NABIRE, Faktanabire.com – Wakil Ketua IV DPRP Papua Tengah, John Nasion Robby Gobai, mendorong pemerintah pusat segera membuka ruang dialog dan mengevaluasi penempatan pasukan di wilayah konflik di Papua Tengah.
Gobai menyampaikan hal tersebut setelah mengikuti rapat paripurna DPR Papua Tengah di Nabire pada Jumat (17/4/2026), yang membahas laporan hasil pelaksanaan reses I masa persidangan II tahun 2026.
Ia menegaskan bahwa pembentukan Daerah Otonomi Baru (DOB) Papua Tengah bertujuan mempercepat pembangunan, bukan memperluas operasi militer.
“Pembentukan daerah otonom baru Papua Tengah itu bukan untuk mempercepat operasi militer, tetapi untuk percepatan pembangunan. Karena itu, saya berharap Presiden membuka ruang dialog dan mengevaluasi penempatan pasukan,” kata Gobai.
Gobai menjelaskan bahwa anggota dewan telah menyerap aspirasi masyarakat di sejumlah wilayah seperti Puncak, Puncak Jaya, Intan Jaya, Paniai, Deiyai, Dogiyai, Nabire, dan Mimika. Menurutnya, masyarakat di daerah tersebut menginginkan situasi yang damai.
“Masyarakat mengharapkan kedamaian, bukan konflik berkepanjangan. Karena itu kami meminta Presiden mengevaluasi penempatan pasukan,” tegasnya.
Selain itu, Gobai juga meminta kelompok bersenjata seperti Organisasi Papua Merdeka (OPM) untuk menahan diri dan tidak melakukan tindakan yang dapat memicu konflik dengan aparat keamanan.
“Kami juga meminta kepada OPM untuk tidak melakukan tindakan yang memancing aparat. Siklus kekerasan ini tidak akan pernah putus jika terus terjadi aksi saling balas,” ujarnya.

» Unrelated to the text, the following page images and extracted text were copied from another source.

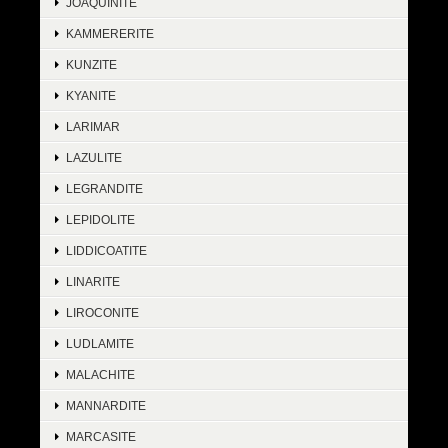
JOAQUINITE
KAMMERERITE
KUNZITE
KYANITE
LARIMAR
LAZULITE
LEGRANDITE
LEPIDOLITE
LIDDICOATITE
LINARITE
LIROCONITE
LUDLAMITE
MALACHITE
MANNARDITE
MARCASITE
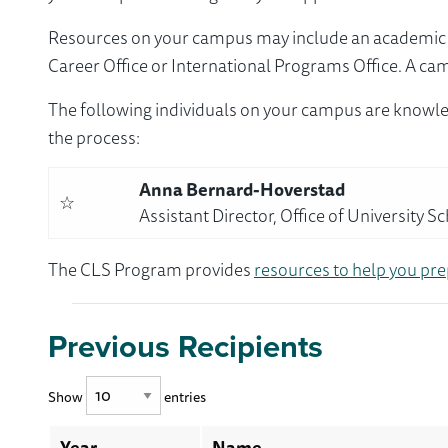
Resources on your campus may include an academic ad
Career Office or International Programs Office. A ca
The following individuals on your campus are knowle
the process:
Anna Bernard-Hoverstad
☆
Assistant Director, Office of University S
The CLS Program provides
resources to help you pre
Previous Recipients
Show
entries
Year
Name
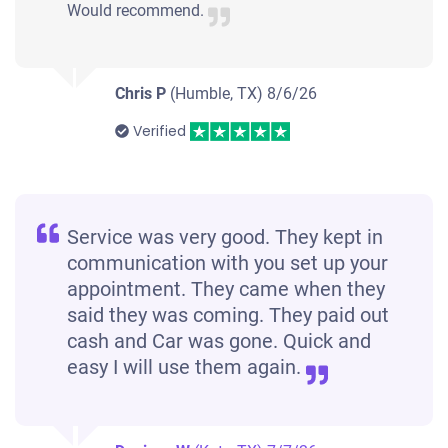
Would recommend.
Chris P
(Humble, TX)
8/6/26
Verified
Service was very good. They kept in
communication with you set up your
appointment. They came when they
said they was coming. They paid out
cash and Car was gone. Quick and
easy I will use them again.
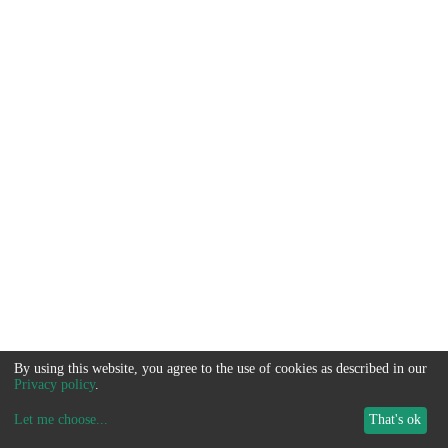
By using this website, you agree to the use of cookies as described in our
Privacy policy
.
Let me choose
...
That's ok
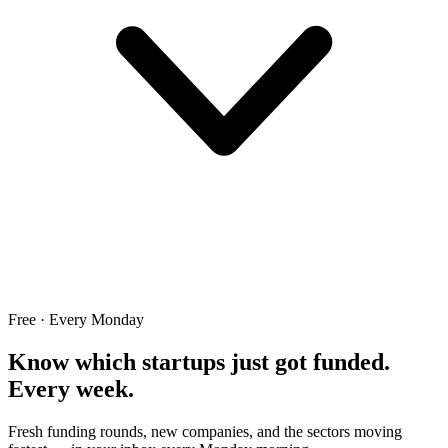
Free · Every Monday
Know which startups just got funded.
Every week.
Fresh funding rounds, new companies, and the sectors moving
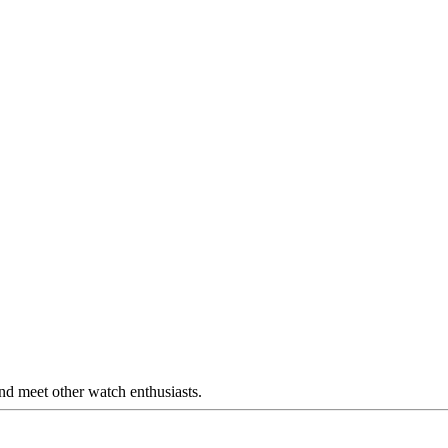
nd meet other watch enthusiasts.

Gobai menyoroti dampak konflik yang lebih banyak dirasakan masyarakat sipil, terutama perempuan dan anak-anak. Ia menekankan pentingnya perlindungan terhadap kelompok rentan tersebut.
“Korban justru lebih banyak perempuan dan anak. Padahal negara sudah berkomitmen melindungi mereka. Jika ada pelanggaran, pelaku harus diproses secara hukum,” katanya.
Ia juga mengingatkan bahwa berbagai program pemerintah pusat, seperti pembangunan kampung dan penguatan ekonomi masyarakat, dapat terganggu jika situasi keamanan tidak kondusif.
Gobai mengajak semua pihak mendukung kepemimpinan Kapolda Papua Tengah yang baru dengan mengedepankan pendekatan dialogis dalam menjaga keamanan.
“Kita harus dukung pendekatan dialogis agar tercipta komunikasi yang harmonis dan perdamaian, demi percepatan pembangunan di Papua Tengah,” pungkasnya.